#### HOW TO COMPLETE THIS TASK
Extract each line in the listing that contains the string "True" and copy those lines without changes.

── EXTRACTED MATERIAL ──

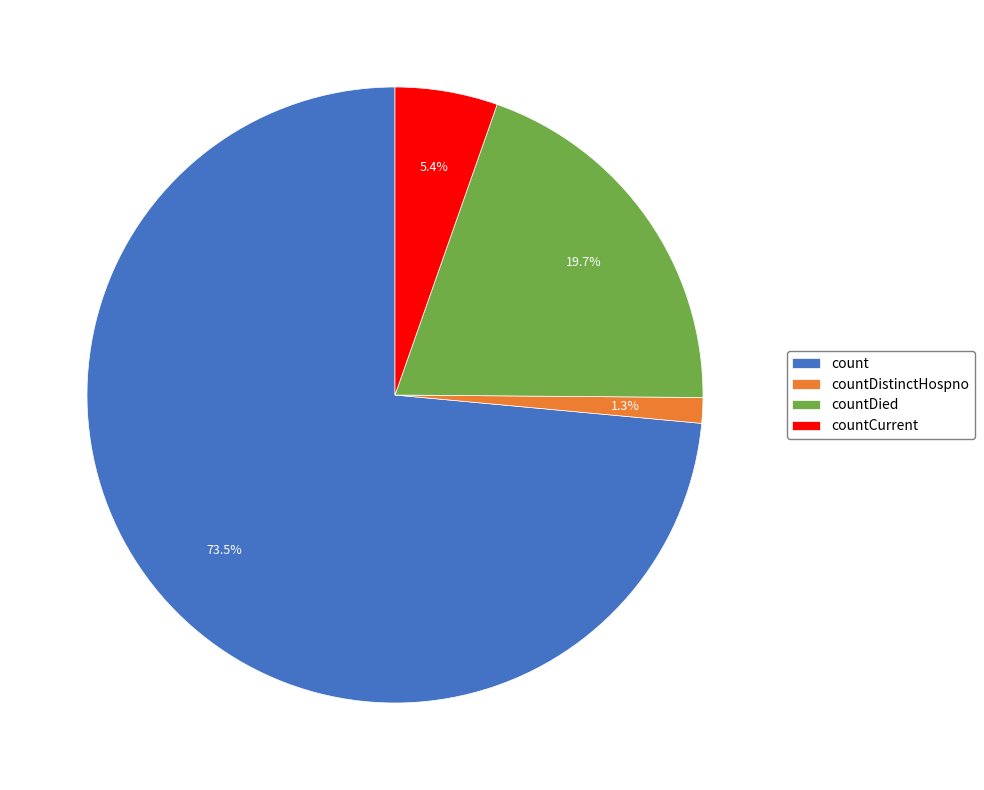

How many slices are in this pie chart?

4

───
── EXTRACTED MATERIAL ──

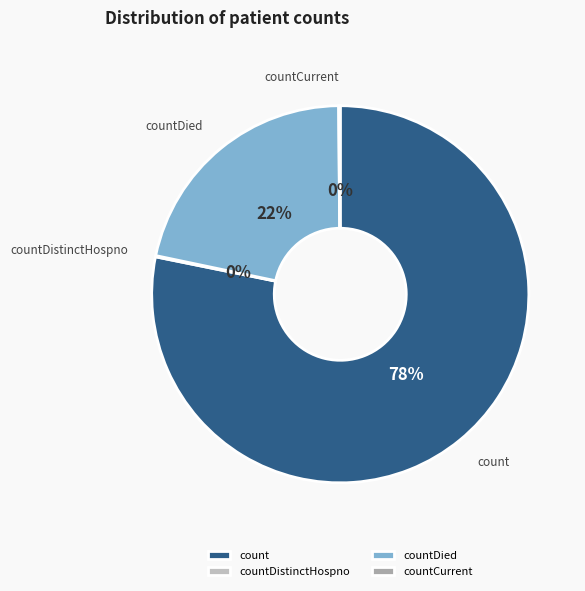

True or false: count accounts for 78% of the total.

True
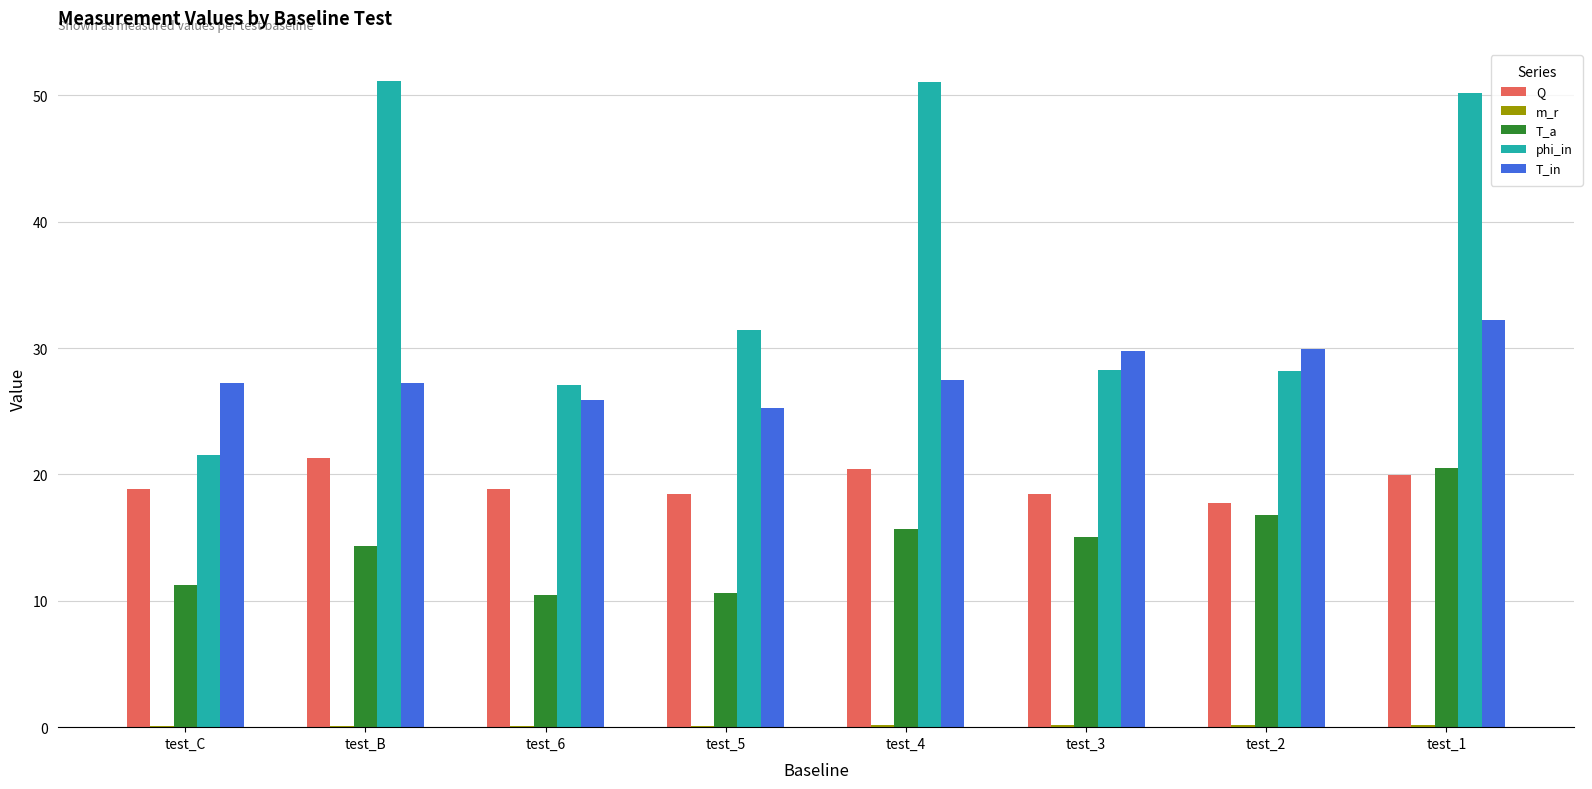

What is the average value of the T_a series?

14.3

───

#### SOLUTION
True or false: count accounts for 78% of the total.
True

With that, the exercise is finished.